Blutegel (wissenschaftlicher Name: Hirudo medicinalis) werden unter medizinischen Gesichtspunkten schon seit Jahrtausenden verwendet. Blutegel gehören zur Klasse der Gürtelwürmer und leben natürlicherweise in Gewässern, wo sie sich vom Blut ernähren, das sie durch Saugen von Säugetieren gewinnen. An das Blut kommen die Blutegel, indem sie mit ihren Kalkzähnen die Haut eröffnen und sich daraufhin festsaugen.
Auf der einen Seite stellt die Blutegeltherapie eine natürliche Form des Aderlasses dar, bei den durch den Entzug von Blut positive Auswirkungen erzielt werden können, beispielsweise auch bei Flüssigkeitsansammlungen im Gewebe.
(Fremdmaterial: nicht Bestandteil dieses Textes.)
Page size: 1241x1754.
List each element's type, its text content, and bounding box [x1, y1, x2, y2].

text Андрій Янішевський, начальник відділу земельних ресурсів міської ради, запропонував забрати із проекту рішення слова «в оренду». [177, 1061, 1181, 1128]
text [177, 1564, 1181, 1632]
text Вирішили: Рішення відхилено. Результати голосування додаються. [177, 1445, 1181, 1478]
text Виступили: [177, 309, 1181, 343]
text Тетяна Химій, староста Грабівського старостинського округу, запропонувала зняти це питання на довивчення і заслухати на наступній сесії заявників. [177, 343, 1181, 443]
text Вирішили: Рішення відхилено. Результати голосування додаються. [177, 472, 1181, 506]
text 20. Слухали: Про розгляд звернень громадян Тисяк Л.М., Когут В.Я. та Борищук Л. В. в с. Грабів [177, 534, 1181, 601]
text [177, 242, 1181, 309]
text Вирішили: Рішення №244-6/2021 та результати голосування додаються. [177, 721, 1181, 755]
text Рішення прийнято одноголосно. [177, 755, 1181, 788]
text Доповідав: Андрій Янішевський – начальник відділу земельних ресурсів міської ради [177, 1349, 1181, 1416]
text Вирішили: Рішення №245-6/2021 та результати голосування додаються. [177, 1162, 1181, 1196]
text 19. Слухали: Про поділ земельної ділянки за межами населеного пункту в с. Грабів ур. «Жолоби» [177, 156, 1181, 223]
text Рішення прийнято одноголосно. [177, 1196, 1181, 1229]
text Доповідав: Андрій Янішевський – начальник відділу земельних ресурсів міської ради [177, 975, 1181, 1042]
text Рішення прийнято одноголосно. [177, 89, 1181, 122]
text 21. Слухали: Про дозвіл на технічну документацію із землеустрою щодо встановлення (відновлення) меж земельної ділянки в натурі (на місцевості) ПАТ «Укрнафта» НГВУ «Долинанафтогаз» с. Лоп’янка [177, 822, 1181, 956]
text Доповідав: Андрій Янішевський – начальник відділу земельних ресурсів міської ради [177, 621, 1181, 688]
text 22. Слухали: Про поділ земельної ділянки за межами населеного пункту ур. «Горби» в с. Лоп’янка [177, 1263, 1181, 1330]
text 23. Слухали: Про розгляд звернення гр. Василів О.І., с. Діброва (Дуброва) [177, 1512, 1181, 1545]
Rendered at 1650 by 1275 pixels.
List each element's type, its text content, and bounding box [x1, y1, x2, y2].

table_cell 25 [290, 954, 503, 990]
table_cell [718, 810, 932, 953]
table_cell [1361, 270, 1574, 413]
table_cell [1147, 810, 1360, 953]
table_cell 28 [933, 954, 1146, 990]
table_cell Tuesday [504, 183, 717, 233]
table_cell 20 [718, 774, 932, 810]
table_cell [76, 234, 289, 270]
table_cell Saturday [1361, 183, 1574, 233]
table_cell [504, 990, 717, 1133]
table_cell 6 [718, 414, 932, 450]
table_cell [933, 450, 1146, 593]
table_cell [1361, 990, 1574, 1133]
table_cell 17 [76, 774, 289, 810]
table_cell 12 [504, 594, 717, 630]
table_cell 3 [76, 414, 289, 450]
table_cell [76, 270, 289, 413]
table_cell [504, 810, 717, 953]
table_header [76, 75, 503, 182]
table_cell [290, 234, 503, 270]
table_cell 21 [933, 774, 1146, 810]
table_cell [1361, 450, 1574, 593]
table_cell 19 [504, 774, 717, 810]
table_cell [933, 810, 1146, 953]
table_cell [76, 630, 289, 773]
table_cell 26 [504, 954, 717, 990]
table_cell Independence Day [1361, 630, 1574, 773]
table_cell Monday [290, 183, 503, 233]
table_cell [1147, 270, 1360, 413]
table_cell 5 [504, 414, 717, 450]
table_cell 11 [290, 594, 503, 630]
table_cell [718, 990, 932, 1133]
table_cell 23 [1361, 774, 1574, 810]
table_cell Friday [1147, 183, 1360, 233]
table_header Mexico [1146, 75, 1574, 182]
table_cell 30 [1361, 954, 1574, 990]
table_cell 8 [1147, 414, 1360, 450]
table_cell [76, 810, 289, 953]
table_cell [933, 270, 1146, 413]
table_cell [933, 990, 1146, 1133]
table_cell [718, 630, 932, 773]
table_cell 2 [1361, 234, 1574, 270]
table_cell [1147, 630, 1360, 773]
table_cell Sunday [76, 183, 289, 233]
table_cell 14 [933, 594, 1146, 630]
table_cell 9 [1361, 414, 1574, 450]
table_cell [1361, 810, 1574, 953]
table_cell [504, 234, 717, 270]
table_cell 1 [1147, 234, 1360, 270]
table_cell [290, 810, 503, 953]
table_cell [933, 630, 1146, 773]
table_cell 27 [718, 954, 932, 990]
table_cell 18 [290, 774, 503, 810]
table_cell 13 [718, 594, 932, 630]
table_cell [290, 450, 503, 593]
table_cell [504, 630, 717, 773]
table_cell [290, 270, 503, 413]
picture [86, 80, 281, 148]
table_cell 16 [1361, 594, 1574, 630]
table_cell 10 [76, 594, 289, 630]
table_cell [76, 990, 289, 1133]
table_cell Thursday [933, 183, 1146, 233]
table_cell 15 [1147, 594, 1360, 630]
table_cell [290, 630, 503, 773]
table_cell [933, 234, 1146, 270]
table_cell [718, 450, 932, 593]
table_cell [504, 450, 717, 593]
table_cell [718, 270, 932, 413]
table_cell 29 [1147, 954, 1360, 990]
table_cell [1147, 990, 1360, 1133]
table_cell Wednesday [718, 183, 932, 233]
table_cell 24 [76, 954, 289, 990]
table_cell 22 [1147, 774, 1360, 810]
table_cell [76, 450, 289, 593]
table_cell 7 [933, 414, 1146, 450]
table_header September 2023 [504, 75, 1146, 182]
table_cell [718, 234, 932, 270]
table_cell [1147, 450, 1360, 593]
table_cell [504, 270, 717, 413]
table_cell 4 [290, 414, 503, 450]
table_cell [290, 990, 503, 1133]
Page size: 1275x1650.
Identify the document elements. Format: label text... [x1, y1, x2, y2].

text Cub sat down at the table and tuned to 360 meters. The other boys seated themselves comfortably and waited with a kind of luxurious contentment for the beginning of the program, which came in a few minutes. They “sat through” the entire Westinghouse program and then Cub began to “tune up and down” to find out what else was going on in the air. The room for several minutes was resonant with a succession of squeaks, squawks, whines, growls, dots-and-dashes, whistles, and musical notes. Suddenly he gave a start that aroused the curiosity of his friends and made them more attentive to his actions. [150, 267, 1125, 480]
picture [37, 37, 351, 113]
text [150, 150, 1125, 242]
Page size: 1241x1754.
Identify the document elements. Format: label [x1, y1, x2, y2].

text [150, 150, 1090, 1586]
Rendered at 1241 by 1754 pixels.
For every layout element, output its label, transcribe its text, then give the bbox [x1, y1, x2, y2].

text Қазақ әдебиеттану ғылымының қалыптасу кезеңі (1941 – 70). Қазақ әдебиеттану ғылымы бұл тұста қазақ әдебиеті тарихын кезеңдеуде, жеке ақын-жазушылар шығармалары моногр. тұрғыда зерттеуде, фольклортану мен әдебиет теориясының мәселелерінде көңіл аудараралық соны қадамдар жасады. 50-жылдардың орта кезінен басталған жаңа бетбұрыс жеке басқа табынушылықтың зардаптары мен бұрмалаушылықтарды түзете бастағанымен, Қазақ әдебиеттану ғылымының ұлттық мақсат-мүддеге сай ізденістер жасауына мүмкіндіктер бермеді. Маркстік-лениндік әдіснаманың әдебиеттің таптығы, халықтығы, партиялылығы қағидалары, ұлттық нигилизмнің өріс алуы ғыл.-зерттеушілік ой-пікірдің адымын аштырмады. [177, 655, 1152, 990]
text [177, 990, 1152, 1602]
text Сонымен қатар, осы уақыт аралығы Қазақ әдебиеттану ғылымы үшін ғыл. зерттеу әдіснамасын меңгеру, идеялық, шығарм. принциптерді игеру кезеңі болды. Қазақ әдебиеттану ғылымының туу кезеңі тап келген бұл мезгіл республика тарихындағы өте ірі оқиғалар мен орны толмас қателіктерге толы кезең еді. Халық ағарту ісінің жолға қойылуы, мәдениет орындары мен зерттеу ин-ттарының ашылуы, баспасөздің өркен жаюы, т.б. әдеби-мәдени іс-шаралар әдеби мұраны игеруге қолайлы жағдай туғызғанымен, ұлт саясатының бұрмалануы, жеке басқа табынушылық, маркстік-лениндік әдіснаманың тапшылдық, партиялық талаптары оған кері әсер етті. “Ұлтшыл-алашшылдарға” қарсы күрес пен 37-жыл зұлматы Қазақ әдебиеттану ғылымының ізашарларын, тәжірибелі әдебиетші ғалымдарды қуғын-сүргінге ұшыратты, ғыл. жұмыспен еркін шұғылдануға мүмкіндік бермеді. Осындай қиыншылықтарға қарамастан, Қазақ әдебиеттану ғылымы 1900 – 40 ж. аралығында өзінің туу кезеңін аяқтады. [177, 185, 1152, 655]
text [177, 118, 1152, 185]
Zum Anderen enthält die Saliva, also der 'Speichel' der Egel, viele Substanzen, die eine fördernde Wirkung auf die Gesundheit des Menschen haben.
Die wichtigste Wirksubstanz bei der Blutegeltherapie ist das Hirudin, das eine gerinnungshemmende Wirkung besitzt. Ungefähr 30 weitere Stoffe hemmen ebenfalls die Blutgerinnung, wirken antibiotisch und entzündungshemmend und fördern die Durchblutung. Zudem enthält das Gemisch eine schmerzstillende Substanz, so dass bei der Anwendung der Blutegeltherapie nur leichte oder keine Bissschmerzen entstehen.
Die Blutegel werden in speziellen konntrollierten Zuchtgewässern herangezogen, so dass sie keine Krankheitserreger übertragen. Den Würmern wird hierzu sogar ein Gesundheitszeugnis erstellt. Eine Blutegeltherapie sollte immer von einem speziell dazu ausgebildeten Arzt oder Therapeuten durchgeführt werden.
Eine Blutegeltherapie sollte möglichst im Liegen erfolgen. Da durch die Blutegeltherapie die Kreislaufleistung herabgesetzt werden kann, sollte man viel Flüssigkeit zu sich nehmen und den Behandlungstag als Ruhetag einplanen.Sie beginnt, indem man eines oder mehrere der Tiere mit der Hand, mit einem kleinen Glas oder mit einem Holzspatel an die betroffene Hautstelle ansetzt. Dies kann die Stelle sein, an der ein Krankheitsgeschehen im Gange ist, aber auch z.B. ein Akupunkturpunkt.
Wenn die Blutegel nicht sofort zu saugen beginnen, kann man die Haut auch vorher ein wenig anritzen. Wenn sich die Egel vollgesogen haben, fallen sie meist nach etwa einer halben Stunde von selbst wieder ab. Da die Bisswunden der Blutegel oft eine lange Zeit weiter bluten, sollte man nach der Behandlung einen sterilen Verband anlegen. Die Würmer dürfen selbstverständlich nur einmal zur Blutegeltherapie verwendet werden und werden nach der Blutegeltherapie an die Apotheke zurückgegeben.
Eines der Haupteinsatzgebiete der Blutegeltherapie ist die plastische Chirurgie. So konnte beispielsweise ein abgetrenntes Ohr eines kleinen Jungen nur deshalb wieder festwachsen, weil Blutegel zur Heilung verwendet wurden. Bei Amputations- und ähnlichen Wunden ist eine Blutegeltherapie gut geeignet.
Ebenfalls zeigt sich eine positive Wirkung auf verschiedene Gefäßerkrankungen wie Krampfadern und Venenproblemen. Bei Arthrose wird eine Schmerzlinderung im Gelenk erreicht. So vielseitig wie die Substanzzusammensetzung sind auch die Einsatzmöglichkeiten der Blutegeltherapie.
Entzündungen, Schmerzen sowie auch Tinnitus sind weitere häufige Anwendungsbereiche. Theoretisch kann diese Therapie an sämtlichen Körperstellen durchgeführt werden, nur an besonders empfindlichen Bereichen wie den Brustwarzen sollten die Blutegel nicht angesetzt werden. Bei Blutern und bei Patienten mit anderen schwerwiegenden Krankheiten der Blutgefäße und des Gerinnungssystems darf eine Blutegeltherapie aufgrund des hohen Risikos nicht durchgeführt werden. Dazu zählt auch eine Therapie mit z.B. Marcumar®. Auch bestimmte Hautkrankheiten, Immunschwächen, Allergien und Blutarmut sprechen gegen diese Therapie. Komplikationen sind selten, es kann zu einer allergischen Reaktion durch die vom Blutegel abgegebenen Stoffe oder zu einer Wundinfektion kommen. Ebenfalls kann es zu Narbenbildungen kommen, insbesondere bei Personen, die zu einer übermäßigen Ausbildung von Narben neigen.
Letzte Aktualisierung am 23.07.2008.